### Record excerpts
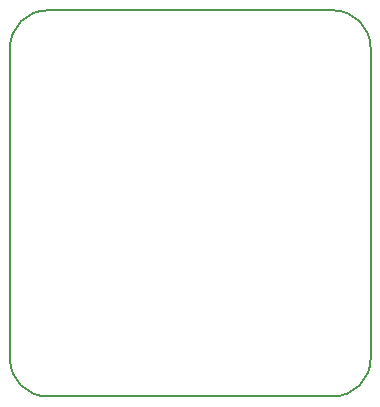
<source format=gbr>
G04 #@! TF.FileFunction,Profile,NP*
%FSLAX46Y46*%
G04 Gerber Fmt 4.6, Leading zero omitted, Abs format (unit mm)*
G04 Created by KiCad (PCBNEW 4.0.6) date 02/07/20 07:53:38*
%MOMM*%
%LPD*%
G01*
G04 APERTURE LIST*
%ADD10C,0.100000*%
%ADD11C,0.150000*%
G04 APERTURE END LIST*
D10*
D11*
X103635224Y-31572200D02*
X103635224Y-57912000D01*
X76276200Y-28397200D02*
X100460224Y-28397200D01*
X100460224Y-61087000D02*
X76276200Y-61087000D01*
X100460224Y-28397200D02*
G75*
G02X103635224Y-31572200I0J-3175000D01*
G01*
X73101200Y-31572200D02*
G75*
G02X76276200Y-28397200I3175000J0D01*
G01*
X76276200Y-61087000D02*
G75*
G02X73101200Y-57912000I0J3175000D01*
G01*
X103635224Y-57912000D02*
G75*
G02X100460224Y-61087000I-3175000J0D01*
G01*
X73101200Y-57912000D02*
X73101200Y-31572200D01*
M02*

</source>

---

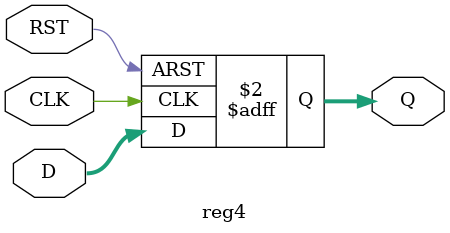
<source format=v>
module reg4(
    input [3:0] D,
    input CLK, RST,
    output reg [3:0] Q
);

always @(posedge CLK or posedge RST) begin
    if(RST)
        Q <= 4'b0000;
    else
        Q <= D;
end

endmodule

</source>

### The problem
The word "LIST" appears in how many lines of the data? Answer with only the number.

### Written response
2